Rebreathers are rapidly becoming the standard for underwater natural history camerawork and in 2014 I got my license. I did my course on the Pelagian DCCCR rebreather. It’s made in Thailand by a very interesting guy called Andy Fritz and my training was conducted by Matt Reed at the excellent Evolution Dive resort in Malapascua, Philippines. I recommend Matt and Evolution unreservedly for any tech training, they are thorough, professional, down-to-earth and environmentally aware.

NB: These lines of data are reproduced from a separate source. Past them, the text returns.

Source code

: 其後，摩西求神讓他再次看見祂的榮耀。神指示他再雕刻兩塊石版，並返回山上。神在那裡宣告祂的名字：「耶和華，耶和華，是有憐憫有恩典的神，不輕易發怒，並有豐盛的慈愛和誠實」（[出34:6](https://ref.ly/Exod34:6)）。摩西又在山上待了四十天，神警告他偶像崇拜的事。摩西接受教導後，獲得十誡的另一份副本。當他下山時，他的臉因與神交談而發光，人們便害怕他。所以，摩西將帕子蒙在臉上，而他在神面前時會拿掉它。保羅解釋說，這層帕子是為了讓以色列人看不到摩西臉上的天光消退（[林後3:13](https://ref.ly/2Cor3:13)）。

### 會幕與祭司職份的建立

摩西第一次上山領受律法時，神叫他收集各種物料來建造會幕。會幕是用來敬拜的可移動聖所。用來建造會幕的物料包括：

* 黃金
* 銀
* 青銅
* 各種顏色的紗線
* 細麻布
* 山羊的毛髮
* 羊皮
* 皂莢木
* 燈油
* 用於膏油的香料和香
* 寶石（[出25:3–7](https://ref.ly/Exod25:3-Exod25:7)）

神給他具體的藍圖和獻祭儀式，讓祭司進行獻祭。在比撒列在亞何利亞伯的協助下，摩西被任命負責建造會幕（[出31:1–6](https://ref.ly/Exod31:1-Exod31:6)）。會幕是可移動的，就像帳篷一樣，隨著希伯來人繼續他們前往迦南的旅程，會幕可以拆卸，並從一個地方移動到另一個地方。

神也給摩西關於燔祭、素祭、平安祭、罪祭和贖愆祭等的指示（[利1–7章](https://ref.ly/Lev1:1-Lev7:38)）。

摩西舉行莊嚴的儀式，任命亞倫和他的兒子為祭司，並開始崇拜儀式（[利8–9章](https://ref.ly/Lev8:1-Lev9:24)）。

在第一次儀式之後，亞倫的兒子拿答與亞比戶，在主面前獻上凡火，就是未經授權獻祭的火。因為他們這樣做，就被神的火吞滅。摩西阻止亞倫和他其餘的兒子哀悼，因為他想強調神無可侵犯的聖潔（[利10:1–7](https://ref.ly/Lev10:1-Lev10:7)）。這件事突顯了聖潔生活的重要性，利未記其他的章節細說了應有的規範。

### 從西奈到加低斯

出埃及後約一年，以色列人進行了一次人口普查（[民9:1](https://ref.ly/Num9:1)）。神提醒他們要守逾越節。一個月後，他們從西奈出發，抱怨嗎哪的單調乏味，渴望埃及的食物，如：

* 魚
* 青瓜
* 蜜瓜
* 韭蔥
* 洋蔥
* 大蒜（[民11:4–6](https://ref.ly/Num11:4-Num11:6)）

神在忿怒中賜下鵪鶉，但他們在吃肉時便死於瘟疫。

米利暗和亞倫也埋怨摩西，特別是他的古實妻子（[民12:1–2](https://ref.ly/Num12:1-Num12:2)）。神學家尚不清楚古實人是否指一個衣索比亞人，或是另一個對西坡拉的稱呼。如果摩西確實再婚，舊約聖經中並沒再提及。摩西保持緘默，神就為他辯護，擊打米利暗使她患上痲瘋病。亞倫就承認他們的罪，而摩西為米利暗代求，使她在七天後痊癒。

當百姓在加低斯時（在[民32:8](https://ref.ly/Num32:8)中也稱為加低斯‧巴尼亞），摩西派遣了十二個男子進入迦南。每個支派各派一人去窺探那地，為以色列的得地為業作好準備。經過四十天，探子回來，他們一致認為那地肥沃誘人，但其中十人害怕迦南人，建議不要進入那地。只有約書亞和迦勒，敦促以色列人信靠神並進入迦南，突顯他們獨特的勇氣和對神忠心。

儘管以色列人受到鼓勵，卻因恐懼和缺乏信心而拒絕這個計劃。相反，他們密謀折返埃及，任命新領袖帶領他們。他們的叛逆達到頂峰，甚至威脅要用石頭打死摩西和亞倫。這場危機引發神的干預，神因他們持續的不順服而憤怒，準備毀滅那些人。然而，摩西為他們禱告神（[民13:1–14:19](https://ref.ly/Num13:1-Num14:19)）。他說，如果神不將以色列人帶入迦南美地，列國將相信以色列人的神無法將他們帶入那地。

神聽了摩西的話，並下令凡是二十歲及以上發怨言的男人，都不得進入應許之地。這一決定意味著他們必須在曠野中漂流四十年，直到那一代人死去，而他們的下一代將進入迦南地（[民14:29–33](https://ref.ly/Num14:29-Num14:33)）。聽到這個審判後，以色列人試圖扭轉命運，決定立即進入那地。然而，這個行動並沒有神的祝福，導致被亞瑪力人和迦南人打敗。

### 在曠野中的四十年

The USP of the Pelagian is that it’s fully manual. DCCCR means ‘Diver Controlled Closed Circuit Rebreather’. There is a constant bleed of 02 into the mix and you control your PO2 by increasing or decreasing the flow via the bleed valve or manually dumping 02 in with the push of a button. It takes some getting used to but experienced operators can very quickly adjust levels for depth and work rate. It does mean that you have to monitor your PO2 very closely in case it spikes or drops significantly. A ‘heads-up’ display is invaluable here. The Pelagian is a relatively simple unit and by carrying a few spares you can service it in the field for most eventualities which is great for a cameraman like myself, often diving in remote locations. There are definitely pros and cons to very unit on the market but the Pelagian is definitely well worth a look. There is a very good run-down on the benefits of the unit at Evolution’s site.
UPDATE: In October 2016 after racking up about 250hrs on the Pelagian I crossed over to a rEvo CCR. There are a few reasons for this and I have written a blog about crossing over to the rEvo on my decision and thoughts after diving the unit for a while. I still wholeheartedly recommend the Pelagian DCCCR for divers looking for a manual rebreather.